Medium-performing models benefit the most: GPT-4o (too strong) and CodeLlama (too weak) show limited benefits, while Qwen-Long, Llama3.1, and Codestral show the most significant gains.
Medium-difficulty datasets show the largest improvement: Performance on HumanEval+ (where 78% of tasks are assigned INTJ, resulting in low diversity) and APPS (90.6% assigned INTJ) is unstable.
Personality diversity is the core factor: Any fixed single personality ≈ no personality guidance. Different personalities show complementarity in solving tasks (e.g., INTJ and ISTJ each have 4.5% uniquely solved problems).
MBTI outperforms Big Five: The four dimensions of MBTI (S/N, T/F, E/I, J/P) align better with the cognitive demands of programming; in Big Five, only conscientiousness is strongly related to programming.
Full Prompt consistently outperforms Short Prompt: Detailed descriptions customized to tasks yield an average improvement of 3.94% over simply labeling the MBTI type.

Highlights & Insights¶

Crossing domains to transfer the personality-task matching theory from software engineering to LLM prompt design provides insightful ideas.
The key finding is that "diversity" rather than "a specific personality" brings improvements, implying that role-playing prompts need to be dynamically matched with task characteristics rather than statically set.
The method is extremely lightweight: zero training, simply prepending a personality description to the prompt, making it plug-and-play.
The CoT + Personality combined strategy demonstrates the possibility of orthogonal complementarity across different dimensions of prompt engineering.

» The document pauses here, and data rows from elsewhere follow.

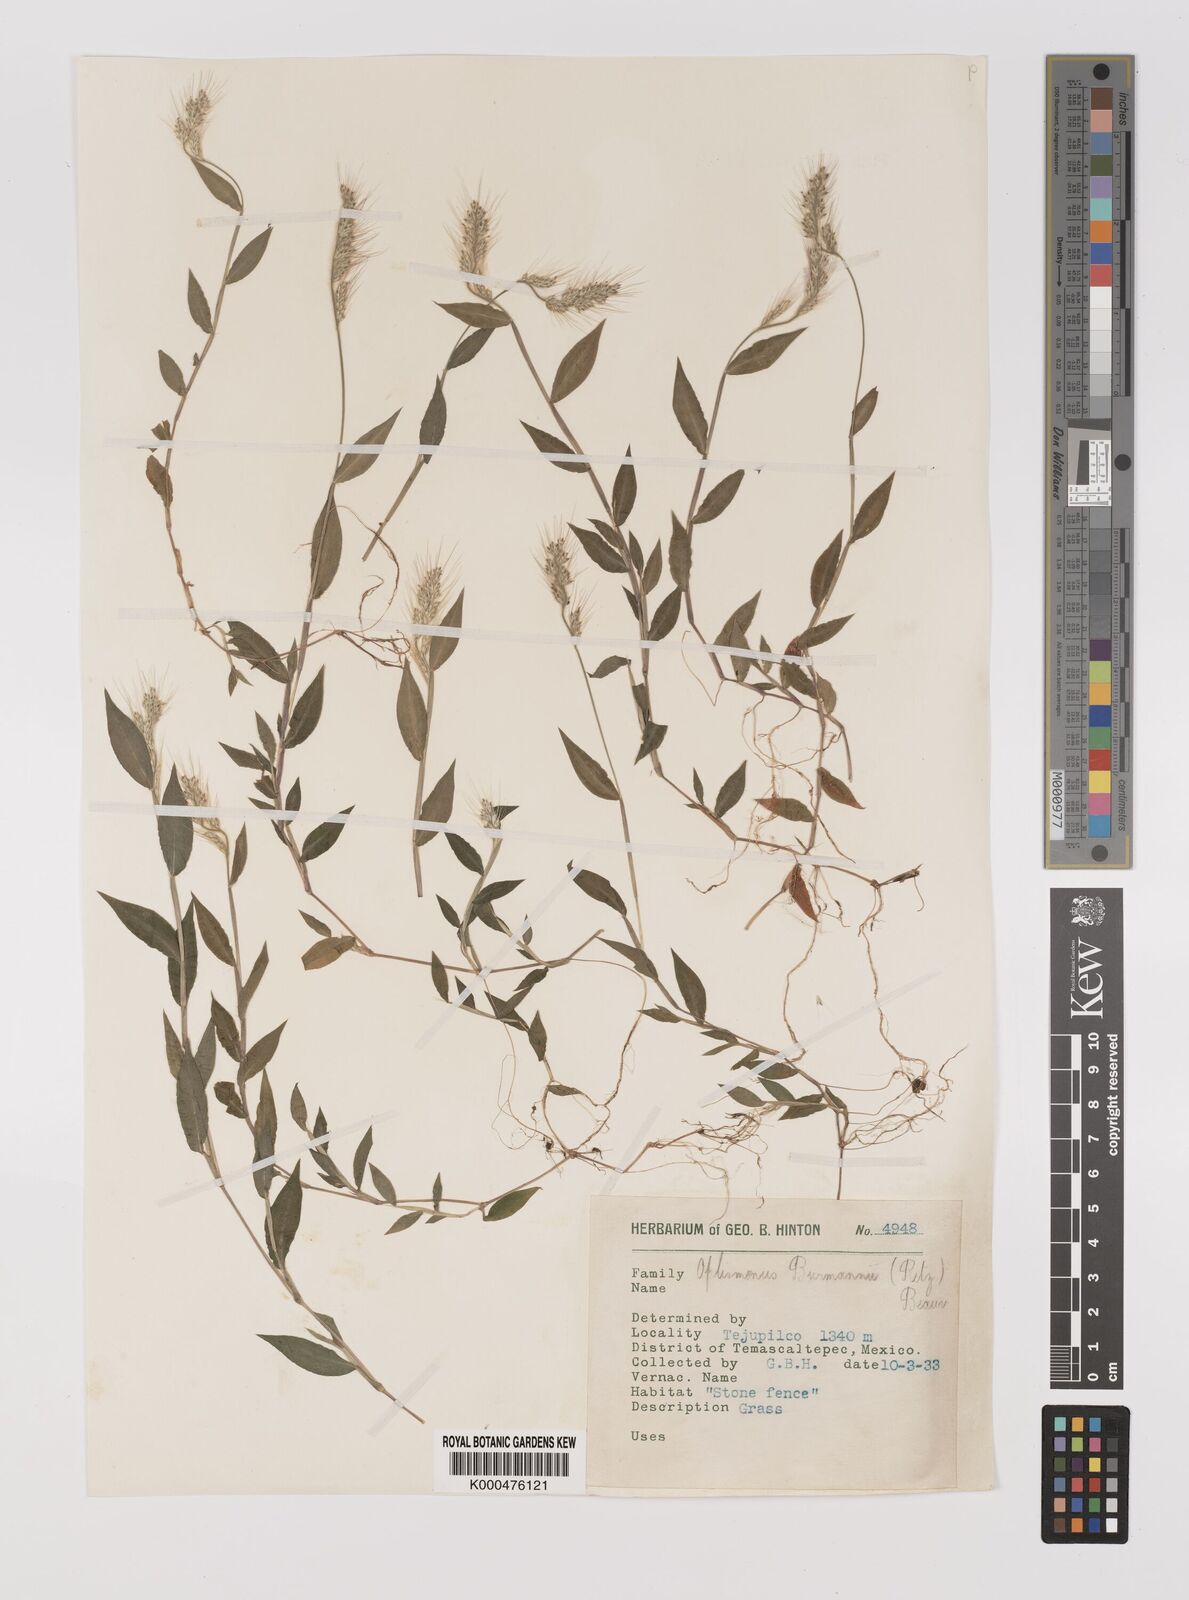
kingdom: Plantae
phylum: Tracheophyta
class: Liliopsida
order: Poales
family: Poaceae
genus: Oplismenus
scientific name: Oplismenus burmanni
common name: Burmann's basketgrass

Limitations & Future Work¶

Personality generation relies on GPT-4o, introducing extra API call costs and adding one LLM call per task.
MBTI is controversial in the psychology community and is not universally accepted as the most scientific personality framework.
It has only been validated on Python function-level code generation, without covering complex scenarios such as repository-level or multi-file environments.
The underlying mechanism of why personality guidance is effective remains unclear; it might simply increase role-playing contextual information through richer prompts.
The theoretical upper bound cannot be calculated due to the lack of ground truth for personality-task matching.

vs. Direct role-playing: Simply using "You are a programmer" is inferior to personality guidance on all 7 LLMs, indicating that role-playing needs fine-grained refinement.
vs. CoT: Personality guidance alone outperforms CoT and 3-shot across all 7 LLMs, and can be combined with CoT for additional improvements.
vs. Team diversity studies (Pieterse et al., 2018): This work validates that personality diversity is equally important in LLM scenarios.

Rating¶

Novelty: ⭐⭐⭐ Introducing MBTI to code generation is interesting but essentially a variant of prompt engineering.
Experimental Thoroughness: ⭐⭐⭐⭐⭐ Extremely comprehensive with 7 LLMs, 4 datasets, 5 RQs, comparison of 16 fixed MBTI types, and comparison of two personality frameworks.
Writing Quality: ⭐⭐⭐⭐ The RQ-driven empirical research paradigm is clear, with definitive conclusions for each RQ.
Value: ⭐⭐⭐ Practicality is average (performance is unstable across different scenarios), but the finding that "diversity is key" holds inspiring value.